We work this way because high-level involvement occurs in child-initiated activity
ITMP promotes children to be
Highly engaged and independent learners (concentration, creativity, energy & persistence)
Confident to tackle challenges and enjoy achieving next steps
Organised and show respect for their learning
ITMP helps children to
Learn to empathise and self regulate
Master key skills across the EYFS
Ofsted Definition of Teaching (2015)
The Ofsted definition of teaching (2015) fits exactly with our way of planning and teaching – in the moment:
“Teaching should not be taken to imply a ‘top down’ or formal way of working. It is a broad term which covers the many different ways in which adults help young children learn. It includes their interactions with children during planned and child-initiated play and activities: communicating and modelling language, showing, explaining, demonstrating, exploring ideas, encouraging, questioning, recalling, providing a narrative for what they are doing, facilitating and setting challenges. It takes account of the equipment they provide and the attention to the physical environment as well as the structure and routines of the day that establish expectations. Integral to teaching is how practitioners assess what children know, understand and can do as well as take account of their interests and dispositions to learning (characteristics of effective learning), and use this information to plan children’s next steps in learning and monitor their progress.”
An Enabling Environment
We have a workshop-style environment indoors and outside. Nothing is set out on the tables. The children select what they want to do in each area. The principal is that resources are accessible to the children and they are varied, open-ended and high quality. This gives children the opportunity to select resources to support their chosen activity.

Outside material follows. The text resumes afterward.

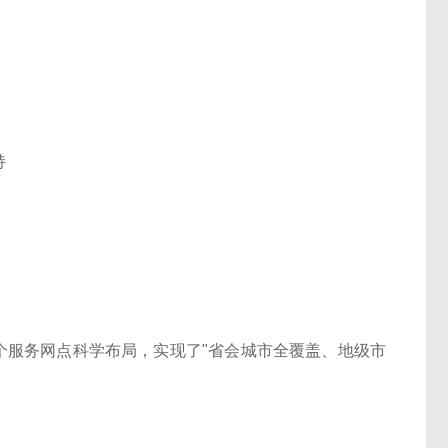
持
0个服务网点科学布局，实现了"省会城市全覆盖、地级市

We aim to establish an environment that
Is accessible to all
Is organised and clearly labelled
Has flexible resources that can be used in a variety of ways
Is reflective of the needs and interests of all learners
Has open-ended, high quality activities
The Role of The Adult
The adults are there to facilitate learning. They do this through observations and interactions.
Our adults know the children very well and have a sound understanding of child development. This ensures that the adults enhance and extend the learning at the appropriate level.
Key characteristics of a highly effective practitioner
Highly engaged and involved with children. Interacting, not interfering
(levels 4/5 Leuven scale)
Uses calm effective voice. Is consistent and fair
Maintains high expectations of learning and promotes care of the learning environment
Uses open ended, high level questions
Adds provocations to extend learning when opportunities arise
Has high quality interactions which are sustained, two way, agenda-led by the child and involve commentary, suggestions and modelling
Has a great impact on children’s progress
Uses body language reflecting that of the child
Cut it for me,
Write it for me,
Open it for me,
Set it up for me,
Draw it for me or
Find it for me
All I learn is
You can do it
Better than me.
Focus Child, not focus activities
The cycle of observation, assessment, planning, observation is carried out on a moment-by-moment basis. We have focus children each week (approximately 20% of the group). The focus children are given extra attention, but all the children are busy and learning all of the time.
Teachable moments that occur are recorded on the focus child’s learning journey. In addition, “Wow” moments are recorded for all children as and when they happen.
Three Characteristics of Effective Learning (Revised EYFS)
Playing and Exploring
Do they investigate and experience things, and ‘have a go’?
Do they concentrate and keep on trying if they encounter difficulties, and enjoy achievements?
Creating and Thinking Critically
Do they have and develop their own ideas, make links between ideas, and develop strategies for doing things?
With a system of focus children, a workshop style environment and records kept on planning in the moment sheets and learning journeys, the children are learning effectively all the time!